» Material provided:
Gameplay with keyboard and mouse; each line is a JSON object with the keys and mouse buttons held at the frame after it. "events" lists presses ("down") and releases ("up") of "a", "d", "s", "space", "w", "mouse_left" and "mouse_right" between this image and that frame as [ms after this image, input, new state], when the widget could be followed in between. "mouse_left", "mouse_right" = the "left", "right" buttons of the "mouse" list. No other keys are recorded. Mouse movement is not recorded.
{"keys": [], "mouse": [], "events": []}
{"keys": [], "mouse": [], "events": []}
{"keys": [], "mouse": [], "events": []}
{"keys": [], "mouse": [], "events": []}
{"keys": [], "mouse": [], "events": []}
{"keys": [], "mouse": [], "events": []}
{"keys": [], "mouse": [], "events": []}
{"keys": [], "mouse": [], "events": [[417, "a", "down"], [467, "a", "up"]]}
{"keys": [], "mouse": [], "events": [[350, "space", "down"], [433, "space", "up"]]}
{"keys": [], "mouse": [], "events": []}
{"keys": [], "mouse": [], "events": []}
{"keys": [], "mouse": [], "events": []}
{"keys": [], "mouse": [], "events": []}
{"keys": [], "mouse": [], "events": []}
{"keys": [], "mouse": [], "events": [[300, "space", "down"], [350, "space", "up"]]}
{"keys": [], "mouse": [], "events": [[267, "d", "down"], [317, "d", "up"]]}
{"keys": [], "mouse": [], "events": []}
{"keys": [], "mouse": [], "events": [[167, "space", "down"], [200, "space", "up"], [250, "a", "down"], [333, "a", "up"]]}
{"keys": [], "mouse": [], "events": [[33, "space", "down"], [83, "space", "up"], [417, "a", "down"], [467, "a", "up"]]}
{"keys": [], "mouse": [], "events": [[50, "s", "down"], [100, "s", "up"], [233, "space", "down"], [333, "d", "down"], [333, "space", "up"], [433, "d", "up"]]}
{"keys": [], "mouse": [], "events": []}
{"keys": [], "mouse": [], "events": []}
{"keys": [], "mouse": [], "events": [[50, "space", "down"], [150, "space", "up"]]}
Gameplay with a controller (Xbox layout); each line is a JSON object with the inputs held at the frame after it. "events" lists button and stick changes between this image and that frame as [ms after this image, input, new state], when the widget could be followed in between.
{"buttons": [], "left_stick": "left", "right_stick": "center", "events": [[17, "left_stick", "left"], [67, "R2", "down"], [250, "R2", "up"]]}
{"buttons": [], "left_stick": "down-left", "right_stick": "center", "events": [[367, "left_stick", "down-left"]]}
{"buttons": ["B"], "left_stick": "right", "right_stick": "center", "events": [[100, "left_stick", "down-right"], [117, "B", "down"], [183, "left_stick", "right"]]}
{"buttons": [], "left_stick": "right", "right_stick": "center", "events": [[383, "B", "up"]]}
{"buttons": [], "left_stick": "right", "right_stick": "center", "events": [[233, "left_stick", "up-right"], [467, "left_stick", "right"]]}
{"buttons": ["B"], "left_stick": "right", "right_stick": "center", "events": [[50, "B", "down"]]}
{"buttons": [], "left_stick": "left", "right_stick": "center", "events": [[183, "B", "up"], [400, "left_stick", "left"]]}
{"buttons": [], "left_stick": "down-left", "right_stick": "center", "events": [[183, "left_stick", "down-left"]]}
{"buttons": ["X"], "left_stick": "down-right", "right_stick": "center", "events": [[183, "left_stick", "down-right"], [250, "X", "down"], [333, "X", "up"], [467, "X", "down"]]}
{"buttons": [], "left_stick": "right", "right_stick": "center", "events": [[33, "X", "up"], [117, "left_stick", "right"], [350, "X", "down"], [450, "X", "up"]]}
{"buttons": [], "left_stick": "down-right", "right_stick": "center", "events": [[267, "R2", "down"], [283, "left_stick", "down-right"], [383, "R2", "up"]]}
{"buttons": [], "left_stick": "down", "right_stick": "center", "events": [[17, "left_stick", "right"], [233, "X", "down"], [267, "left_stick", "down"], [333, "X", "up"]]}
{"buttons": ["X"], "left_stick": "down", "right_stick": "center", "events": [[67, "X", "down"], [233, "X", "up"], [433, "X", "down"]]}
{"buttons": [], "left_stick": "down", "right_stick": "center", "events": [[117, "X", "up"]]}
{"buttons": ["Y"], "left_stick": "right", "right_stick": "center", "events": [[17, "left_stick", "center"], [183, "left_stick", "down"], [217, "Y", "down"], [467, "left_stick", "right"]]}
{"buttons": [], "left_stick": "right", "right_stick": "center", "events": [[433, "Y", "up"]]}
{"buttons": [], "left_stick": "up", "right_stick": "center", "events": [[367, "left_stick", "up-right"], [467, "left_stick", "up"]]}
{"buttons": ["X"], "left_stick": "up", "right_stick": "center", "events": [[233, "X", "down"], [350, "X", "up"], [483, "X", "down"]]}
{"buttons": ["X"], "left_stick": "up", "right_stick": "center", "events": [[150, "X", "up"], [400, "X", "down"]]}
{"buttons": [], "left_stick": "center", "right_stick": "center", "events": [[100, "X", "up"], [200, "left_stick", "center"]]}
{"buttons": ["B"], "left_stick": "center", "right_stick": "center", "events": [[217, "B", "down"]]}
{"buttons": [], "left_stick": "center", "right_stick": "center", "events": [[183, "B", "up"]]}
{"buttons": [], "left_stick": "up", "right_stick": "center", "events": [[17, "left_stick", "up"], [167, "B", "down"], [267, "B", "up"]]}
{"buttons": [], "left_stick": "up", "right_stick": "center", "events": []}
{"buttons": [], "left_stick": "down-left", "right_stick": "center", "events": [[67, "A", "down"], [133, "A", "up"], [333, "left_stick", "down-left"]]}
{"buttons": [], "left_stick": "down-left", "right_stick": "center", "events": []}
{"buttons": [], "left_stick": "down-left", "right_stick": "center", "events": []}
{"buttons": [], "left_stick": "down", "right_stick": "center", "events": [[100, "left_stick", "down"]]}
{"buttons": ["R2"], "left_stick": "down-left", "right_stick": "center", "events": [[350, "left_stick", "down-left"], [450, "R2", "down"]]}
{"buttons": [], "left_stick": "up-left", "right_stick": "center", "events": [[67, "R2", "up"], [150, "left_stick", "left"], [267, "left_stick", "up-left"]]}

» About this task: Each record above should be transcribed exactly.

» Task response:
Gameplay with keyboard and mouse; each line is a JSON object with the keys and mouse buttons held at the frame after it. "events" lists presses ("down") and releases ("up") of "a", "d", "s", "space", "w", "mouse_left" and "mouse_right" between this image and that frame as [ms after this image, input, new state], when the widget could be followed in between. "mouse_left", "mouse_right" = the "left", "right" buttons of the "mouse" list. No other keys are recorded. Mouse movement is not recorded.
{"keys": [], "mouse": [], "events": []}
{"keys": [], "mouse": [], "events": []}
{"keys": [], "mouse": [], "events": []}
{"keys": [], "mouse": [], "events": []}
{"keys": [], "mouse": [], "events": []}
{"keys": [], "mouse": [], "events": []}
{"keys": [], "mouse": [], "events": []}
{"keys": [], "mouse": [], "events": [[417, "a", "down"], [467, "a", "up"]]}
{"keys": [], "mouse": [], "events": [[350, "space", "down"], [433, "space", "up"]]}
{"keys": [], "mouse": [], "events": []}
{"keys": [], "mouse": [], "events": []}
{"keys": [], "mouse": [], "events": []}
{"keys": [], "mouse": [], "events": []}
{"keys": [], "mouse": [], "events": []}
{"keys": [], "mouse": [], "events": [[300, "space", "down"], [350, "space", "up"]]}
{"keys": [], "mouse": [], "events": [[267, "d", "down"], [317, "d", "up"]]}
{"keys": [], "mouse": [], "events": []}
{"keys": [], "mouse": [], "events": [[167, "space", "down"], [200, "space", "up"], [250, "a", "down"], [333, "a", "up"]]}
{"keys": [], "mouse": [], "events": [[33, "space", "down"], [83, "space", "up"], [417, "a", "down"], [467, "a", "up"]]}
{"keys": [], "mouse": [], "events": [[50, "s", "down"], [100, "s", "up"], [233, "space", "down"], [333, "d", "down"], [333, "space", "up"], [433, "d", "up"]]}
{"keys": [], "mouse": [], "events": []}
{"keys": [], "mouse": [], "events": []}
{"keys": [], "mouse": [], "events": [[50, "space", "down"], [150, "space", "up"]]}
Gameplay with a controller (Xbox layout); each line is a JSON object with the inputs held at the frame after it. "events" lists button and stick changes between this image and that frame as [ms after this image, input, new state], when the widget could be followed in between.
{"buttons": [], "left_stick": "left", "right_stick": "center", "events": [[17, "left_stick", "left"], [67, "R2", "down"], [250, "R2", "up"]]}
{"buttons": [], "left_stick": "down-left", "right_stick": "center", "events": [[367, "left_stick", "down-left"]]}
{"buttons": ["B"], "left_stick": "right", "right_stick": "center", "events": [[100, "left_stick", "down-right"], [117, "B", "down"], [183, "left_stick", "right"]]}
{"buttons": [], "left_stick": "right", "right_stick": "center", "events": [[383, "B", "up"]]}
{"buttons": [], "left_stick": "right", "right_stick": "center", "events": [[233, "left_stick", "up-right"], [467, "left_stick", "right"]]}
{"buttons": ["B"], "left_stick": "right", "right_stick": "center", "events": [[50, "B", "down"]]}
{"buttons": [], "left_stick": "left", "right_stick": "center", "events": [[183, "B", "up"], [400, "left_stick", "left"]]}
{"buttons": [], "left_stick": "down-left", "right_stick": "center", "events": [[183, "left_stick", "down-left"]]}
{"buttons": ["X"], "left_stick": "down-right", "right_stick": "center", "events": [[183, "left_stick", "down-right"], [250, "X", "down"], [333, "X", "up"], [467, "X", "down"]]}
{"buttons": [], "left_stick": "right", "right_stick": "center", "events": [[33, "X", "up"], [117, "left_stick", "right"], [350, "X", "down"], [450, "X", "up"]]}
{"buttons": [], "left_stick": "down-right", "right_stick": "center", "events": [[267, "R2", "down"], [283, "left_stick", "down-right"], [383, "R2", "up"]]}
{"buttons": [], "left_stick": "down", "right_stick": "center", "events": [[17, "left_stick", "right"], [233, "X", "down"], [267, "left_stick", "down"], [333, "X", "up"]]}
{"buttons": ["X"], "left_stick": "down", "right_stick": "center", "events": [[67, "X", "down"], [233, "X", "up"], [433, "X", "down"]]}
{"buttons": [], "left_stick": "down", "right_stick": "center", "events": [[117, "X", "up"]]}
{"buttons": ["Y"], "left_stick": "right", "right_stick": "center", "events": [[17, "left_stick", "center"], [183, "left_stick", "down"], [217, "Y", "down"], [467, "left_stick", "right"]]}
{"buttons": [], "left_stick": "right", "right_stick": "center", "events": [[433, "Y", "up"]]}
{"buttons": [], "left_stick": "up", "right_stick": "center", "events": [[367, "left_stick", "up-right"], [467, "left_stick", "up"]]}
{"buttons": ["X"], "left_stick": "up", "right_stick": "center", "events": [[233, "X", "down"], [350, "X", "up"], [483, "X", "down"]]}
{"buttons": ["X"], "left_stick": "up", "right_stick": "center", "events": [[150, "X", "up"], [400, "X", "down"]]}
{"buttons": [], "left_stick": "center", "right_stick": "center", "events": [[100, "X", "up"], [200, "left_stick", "center"]]}
{"buttons": ["B"], "left_stick": "center", "right_stick": "center", "events": [[217, "B", "down"]]}
{"buttons": [], "left_stick": "center", "right_stick": "center", "events": [[183, "B", "up"]]}
{"buttons": [], "left_stick": "up", "right_stick": "center", "events": [[17, "left_stick", "up"], [167, "B", "down"], [267, "B", "up"]]}
{"buttons": [], "left_stick": "up", "right_stick": "center", "events": []}
{"buttons": [], "left_stick": "down-left", "right_stick": "center", "events": [[67, "A", "down"], [133, "A", "up"], [333, "left_stick", "down-left"]]}
{"buttons": [], "left_stick": "down-left", "right_stick": "center", "events": []}
{"buttons": [], "left_stick": "down-left", "right_stick": "center", "events": []}
{"buttons": [], "left_stick": "down", "right_stick": "center", "events": [[100, "left_stick", "down"]]}
{"buttons": ["R2"], "left_stick": "down-left", "right_stick": "center", "events": [[350, "left_stick", "down-left"], [450, "R2", "down"]]}
{"buttons": [], "left_stick": "up-left", "right_stick": "center", "events": [[67, "R2", "up"], [150, "left_stick", "left"], [267, "left_stick", "up-left"]]}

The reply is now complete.